Date of Award

5-2012

Document Type

Dissertation

Degree Name

Doctor of Philosophy (PhD)

Legacy Department

Economics

Committee Chair/Advisor

Mroz, Thomas A

Committee Member

Maloney , Michael T

Committee Member

Thomas , Charles J

Committee Member

Wilson , Paul W

Abstract

This dissertation encompasses two papers. The first paper examines the impact of measurement errors in potential experience and reported education on Black-White wage differentials. I show that measurement error is not mean zero, is distributed differently for Black and White males and, for experience, is correlated with the value of the variable measured with error.

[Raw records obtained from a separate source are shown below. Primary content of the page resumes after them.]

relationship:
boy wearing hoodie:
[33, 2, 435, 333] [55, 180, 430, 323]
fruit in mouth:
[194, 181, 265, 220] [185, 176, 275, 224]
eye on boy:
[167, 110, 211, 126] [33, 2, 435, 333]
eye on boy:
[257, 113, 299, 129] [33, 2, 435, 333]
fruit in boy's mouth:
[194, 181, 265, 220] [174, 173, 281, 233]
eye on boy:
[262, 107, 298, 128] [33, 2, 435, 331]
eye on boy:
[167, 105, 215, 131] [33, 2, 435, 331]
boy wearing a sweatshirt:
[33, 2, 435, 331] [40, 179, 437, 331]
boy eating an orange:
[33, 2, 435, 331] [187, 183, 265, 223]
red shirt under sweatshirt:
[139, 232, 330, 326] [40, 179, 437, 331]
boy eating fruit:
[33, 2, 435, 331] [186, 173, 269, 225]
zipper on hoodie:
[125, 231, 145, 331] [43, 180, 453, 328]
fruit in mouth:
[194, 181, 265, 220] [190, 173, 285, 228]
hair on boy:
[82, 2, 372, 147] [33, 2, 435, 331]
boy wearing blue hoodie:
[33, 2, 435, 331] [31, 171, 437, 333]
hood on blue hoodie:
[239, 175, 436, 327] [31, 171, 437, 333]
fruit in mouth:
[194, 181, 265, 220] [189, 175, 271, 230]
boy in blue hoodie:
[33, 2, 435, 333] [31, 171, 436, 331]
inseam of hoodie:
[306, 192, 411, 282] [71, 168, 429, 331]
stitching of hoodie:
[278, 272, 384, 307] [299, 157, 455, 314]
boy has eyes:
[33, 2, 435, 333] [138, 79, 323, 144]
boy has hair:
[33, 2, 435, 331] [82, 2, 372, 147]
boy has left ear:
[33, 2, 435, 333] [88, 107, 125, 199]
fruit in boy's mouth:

Possible conditional distributions of the true values of education and experience, given reported values, are estimated using auxiliary data. This paper introduces a Maximum Likelihood method to deal with these errors, and evaluates this method as well as other methods currently used in the gender wage differential literature. The use of the Maximum Likelihood estimation method along with traditional Multi-Sample Two-Stage Least Squares reveals that a significant portion of the estimated Black-White wage differential in a classic Mincer-style regression is due to measurement error in reported educational attainment and (especially) potential experience. Use of predicted or probabilistic measures in lieu of reported education and potential experience reduce the estimated racial wage gap in the 2000 Census from 34 percent to less than 20 percent.
In the second paper, I examine how the introduction of competition from Southwest Airlines affects airfares in a variety of market structures. While the consensus of the airline literature is that entry by Southwest results in substantially reduced fares on the entered and nearby routes (known as the Southwest Effect), little attention has been paid to the differing effects across routes. This paper fills this hole in the literature in two ways. First, I use difference-in-difference estimates to determine the causal effect of Southwest entry on fares using a natural experiment (the repeal of the Wright Amendment) that allowed for competition from Southwest on routes where such competition was previously illegal. I show that, consistent with the literature, the average effect on fares of competition from Southwest is substantial. However, the per-route effect varies substantially, from a fall in fares of roughly 40\% to a slight increase in fares. A fixed-effects regression centered around the repeal uncovers some of the factors behind this difference. Specifically, the presence of existing low-cost carriers and the presence of the ticketing airline in the origin and destination airports are the most important factors behind the ``Southwest Effect,'' while the route Herfindahl and ticketing airline's share of passengers on the route matter little. These results illustrate the hazards of using a small-scale case-study approach to estimating the fare effects of entry by Southwest, as well as a need for a deeper understanding behind the mechanics of the Southwest Effect.